Er is daarom een overgangsregeling nodig die voorkomt dat overeenkomsten voor bepaalde tijd, die al zijn afgesloten voor de datum van inwerkingtreding van de wet, en die op dat moment nog lopen, niet automatisch worden omgezet in een contract voor onbepaalde tijd.

De overgangsregeling bepaalt dat de consequenties van de zgn. «drie maal drie»-regel zich pas voordoen voor overeenkomsten die zijn gesloten na inwerkingtreding van de wet, waarbij echter dan wel het gehele verleden van de arbeidsrelatie wordt meegeteld, ook al ligt dat voor de inwerkingtreding.

Daarnaast is evenwel voorkomen dat rechtsbescherming die al bestond in een zeker contract volgens het geldend recht vóór inwerkingtreding van de wet, verloren zou gaan. Daarom is bepaald dat lopende contracten, die thans nog als voortgezette dienstbetrekking worden aangemerkt, en waarvoor dus een ontslagvergunning is vereist bij eventuele beëindiging, ook als zij over de begindatum van de wet heenlopen slechts met een ontslagvergunning kunnen worden opgezegd. Zulks behoudens uitzendrelaties, waar die plicht voor inwerkingtreding van de wet ook niet geldt.

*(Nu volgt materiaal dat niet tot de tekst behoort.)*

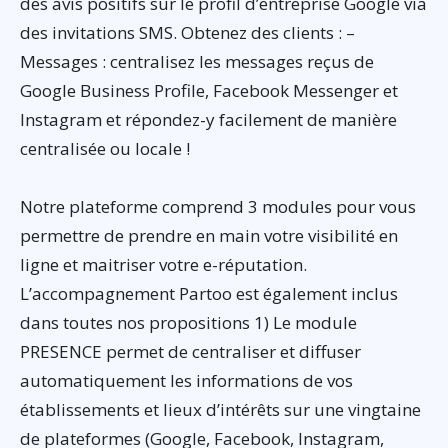
des avis positifs sur le profil d’entreprise Google via
des invitations SMS. Obtenez des clients : –
Messages : centralisez les messages reçus de
Google Business Profile, Facebook Messenger et
Instagram et répondez-y facilement de manière
centralisée ou locale !
Notre plateforme comprend 3 modules pour vous
permettre de prendre en main votre visibilité en
ligne et maitriser votre e-réputation.
L’accompagnement Partoo est également inclus
dans toutes nos propositions 1) Le module
PRESENCE permet de centraliser et diffuser
automatiquement les informations de vos
établissements et lieux d’intérêts sur une vingtaine
de plateformes (Google, Facebook, Instagram,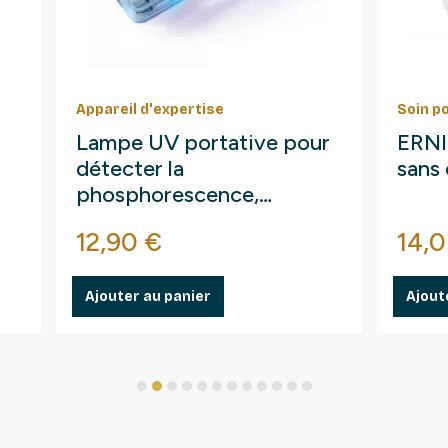
Appareil d'expertise
Soin p
Lampe UV portative pour
ERNI 
détecter la
sans 
phosphorescence,
fluorescences.
Prix
Prix
12,90 €
14,0
Ajouter au panier
Ajout
1
2
3
4
5
6
7
8
9
10
11
12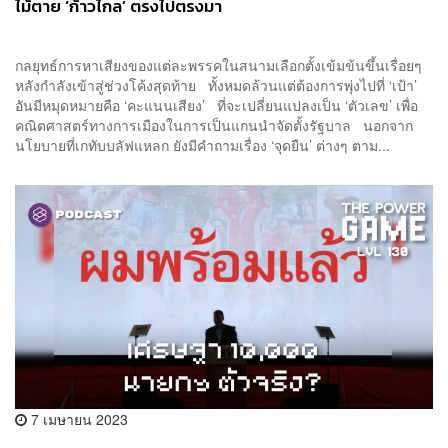
ไม้ตาย ‘ก้าวไกล’ ตรงไปตรงมา
กลยุทธ์การหาเสียงของแต่ละพรรคในสนามเลือกตั้งเข้มข้นขึ้นเรื่อยๆ
หลังกำลังเข้าสู่ช่วงโค้งสุดท้าย ทั้งหมดล้วนแต่ต้องการพุ่งไปที่ ‘เป้า’
อันมีหมุดหมายคือ ‘คะแนนเสียง’ ที่จะเปลี่ยนแปลงเป็น ‘ตัวเลข’ เพื่อ
คณิตศาสตร์ทางการเมืองในการเป็นแกนนำจัดตั้งรัฐบาล นอกจาก
นโยบายที่เกทับบลัฟแหลก ยังมีคำถามเรื่อง ‘จุดยืน’ ต่างๆ ตาม...
7 เมษายน 2023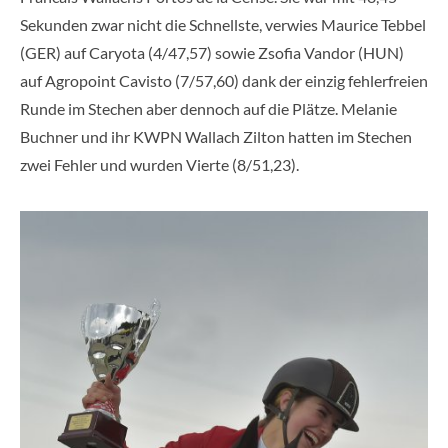
Sekunden zwar nicht die Schnellste, verwies Maurice Tebbel
(GER) auf Caryota (4/47,57) sowie Zsofia Vandor (HUN)
auf Agropoint Cavisto (7/57,60) dank der einzig fehlerfreien
Runde im Stechen aber dennoch auf die Plätze. Melanie
Buchner und ihr KWPN Wallach Zilton hatten im Stechen
zwei Fehler und wurden Vierte (8/51,23).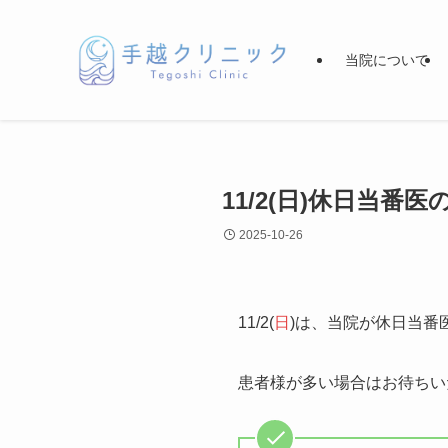
当院について
11/2(日)休日当番
2025-10-26
11/2(
日
)は、当院が休日当番
患者様が多い場合はお待ちい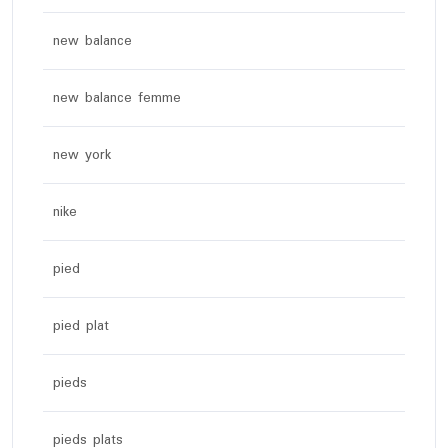
new balance
new balance femme
new york
nike
pied
pied plat
pieds
pieds plats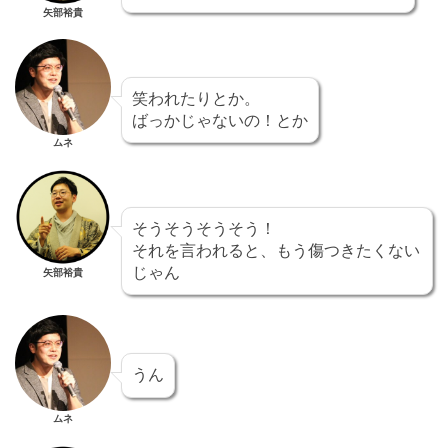
矢部裕貴
笑われたりとか。
ばっかじゃないの！とか
ムネ
そうそうそうそう！
それを言われると、もう傷つきたくない
じゃん
矢部裕貴
うん
ムネ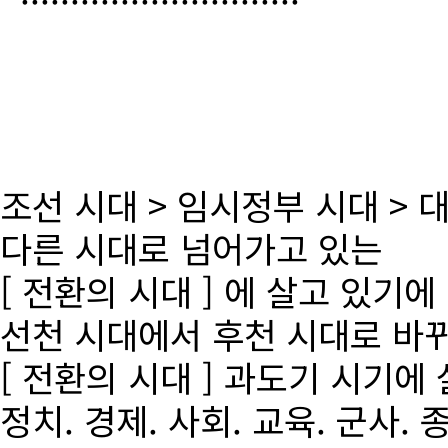
조선 시대 > 임시정부 시대 >
다른 시대로 넘어가고 있는
[ 전환의 시대 ] 에 살고 있기에
선천 시대에서 후천 시대로 바
[ 전환의 시대 ] 과도기 시기에
정치. 경제. 사회. 교육. 군사. 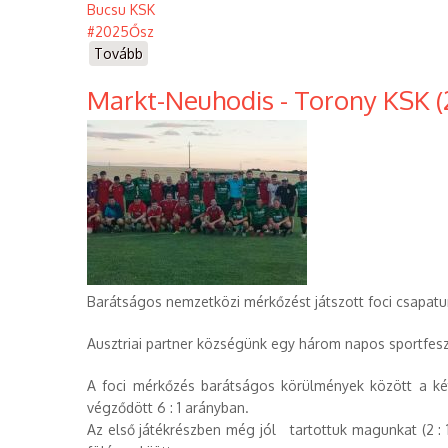
Bucsu KSK
#2025Ősz
Tovább
(Torony
KSK
Markt-Neuhodis - Torony KSK (
-
Bucsu
KSK
(2025.08.24.))
Barátságos nemzetközi mérkőzést játszott foci csapatu
Ausztriai partner községünk egy három napos sportfeszt
A foci mérkőzés barátságos körülmények között a ké
végződött 6 : 1 arányban.
Az első játékrészben még jól tartottuk magunkat (2 : 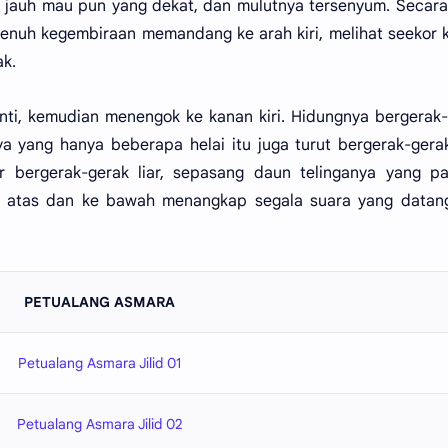
 jauh mau pun yang dekat, dan mulutnya tersenyum. Secara
penuh kegembiraan memandang ke arah kiri, melihat seekor k
k.
henti, kemudian menengok ke kanan kiri. Hidungnya bergerak
ang hanya beberapa helai itu juga turut bergerak-gerak
r bergerak-gerak liar, sepasang daun telinganya yang pa
e atas dan ke bawah menangkap segala suara yang datang
PETUALANG ASMARA
Petualang Asmara Jilid 01
Petualang Asmara Jilid 02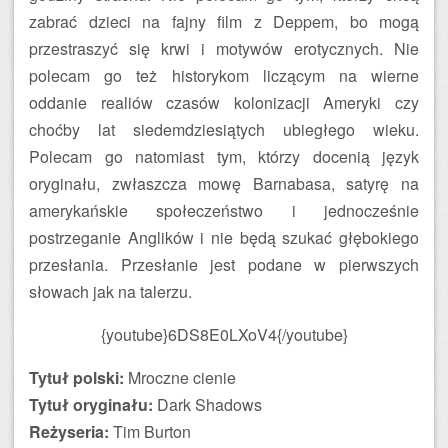
zabrać dzieci na fajny film z Deppem, bo mogą
przestraszyć się krwi i motywów erotycznych. Nie
polecam go też historykom liczącym na wierne
oddanie realiów czasów kolonizacji Ameryki czy
choćby lat siedemdziesiątych ubiegłego wieku.
Polecam go natomiast tym, którzy docenią język
oryginału, zwłaszcza mowę Barnabasa, satyrę na
amerykańskie społeczeństwo i jednocześnie
postrzeganie Anglików i nie będą szukać głębokiego
przesłania. Przesłanie jest podane w pierwszych
słowach jak na talerzu.
{youtube}6DS8E0LXoV4{/youtube}
Tytuł polski:
Mroczne cienie
Tytuł oryginału:
Dark Shadows
Reżyseria:
Tim Burton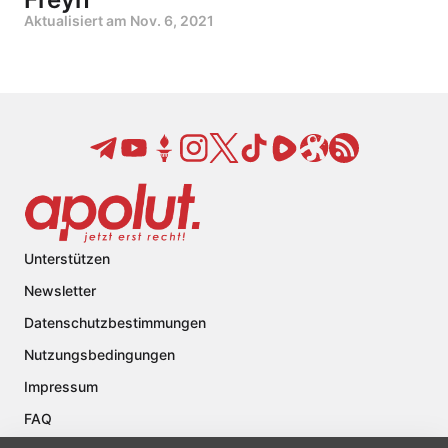
Aktualisiert am
Nov. 6, 2021
Unterstützen
Newsletter
Datenschutzbestimmungen
Nutzungsbedingungen
Impressum
FAQ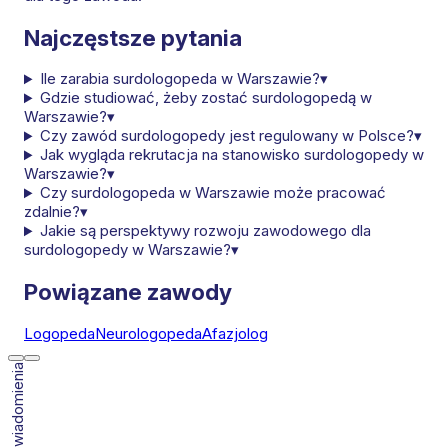
Najczęstsze pytania
Ile zarabia surdologopeda w Warszawie?
▾
Gdzie studiować, żeby zostać surdologopedą w
Warszawie?
▾
Czy zawód surdologopedy jest regulowany w Polsce?
▾
Jak wygląda rekrutacja na stanowisko surdologopedy w
Warszawie?
▾
Czy surdologopeda w Warszawie może pracować
zdalnie?
▾
Jakie są perspektywy rozwoju zawodowego dla
surdologopedy w Warszawie?
▾
Powiązane zawody
Logopeda
Neurologopeda
Afazjolog
Włącz powiadomienia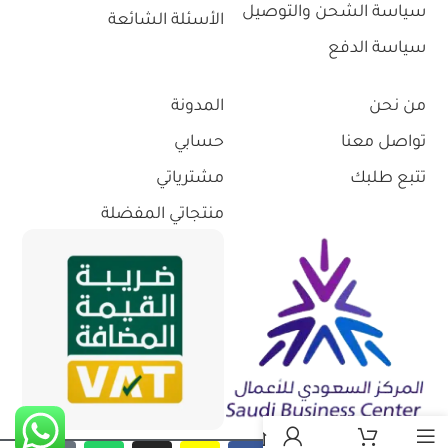
سياسة الشحن والتوصيل
الأسئلة الشائعة
سياسة الدفع
من نحن
المدونة
تواصل معنا
حسابي
تتبع طلبك
مشترياتي
منتجاتي المفضلة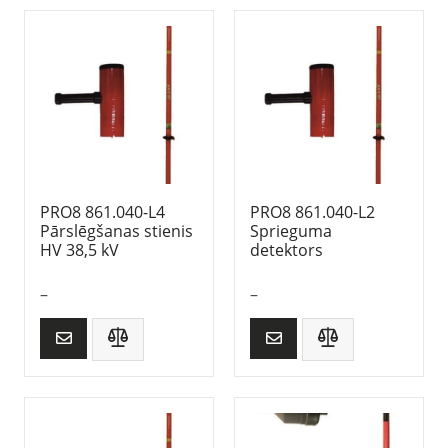
PRO8 861.040-L4
PRO8 861.040-L2
Pārslēgšanas stienis
Sprieguma
HV 38,5 kV
detektors
–
–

Wat betreft de uitzendovereenkomst: De regeling voor contracten voor bepaalde tijd geldt pas voor de uitzendovereenkomst als er in 26 weken voor een uitzendorganisatie is gewerkt. Om na te gaan of dit zo is zou in theorie vanaf de datum van inwerkingtreding van de wet 25 jaar teruggekeken moeten worden. Dit lijkt een onredelijk gevolg, dat bovendien vaak tot administratieve problemen aanleiding zal geven. Vandaar dat er voor wordt gekozen het terugkijken in een uitzendrelatie te beperkten tot drie jaar voor inwerkingtreding van de wet. Daarnaast wordt aan partijen bij de cao voor uitzendbedrijven de mogelijkheid geboden om een tijdstip te kiezen dat nog dichter aansluit bij de praktijk. De laatste mogelijkheid is nodig omdat in de uitzendcao ook gebruik wordt gemaakt van de opening die artikel 691 biedt om af te wijken bij cao, zoals ook voortvloeit uit het convenant dat is afgesloten bij het akkoord van de Stichting van de Arbeid. Om de nadere cao-regeling die daaruit voortvloeit ook juridisch in stand te laten, moet ook de overgangsregeling een afwijkingsmogelijkheid bevatten.

Ten slotte is van belang dat, in aansluiting op de afspraken die waren gemaakt in het zgn. «flexakkoord» van 3 april 1996, partijen over de hier voorgestelde overgangsregeling onlangs overeenstemming hebben bereikt.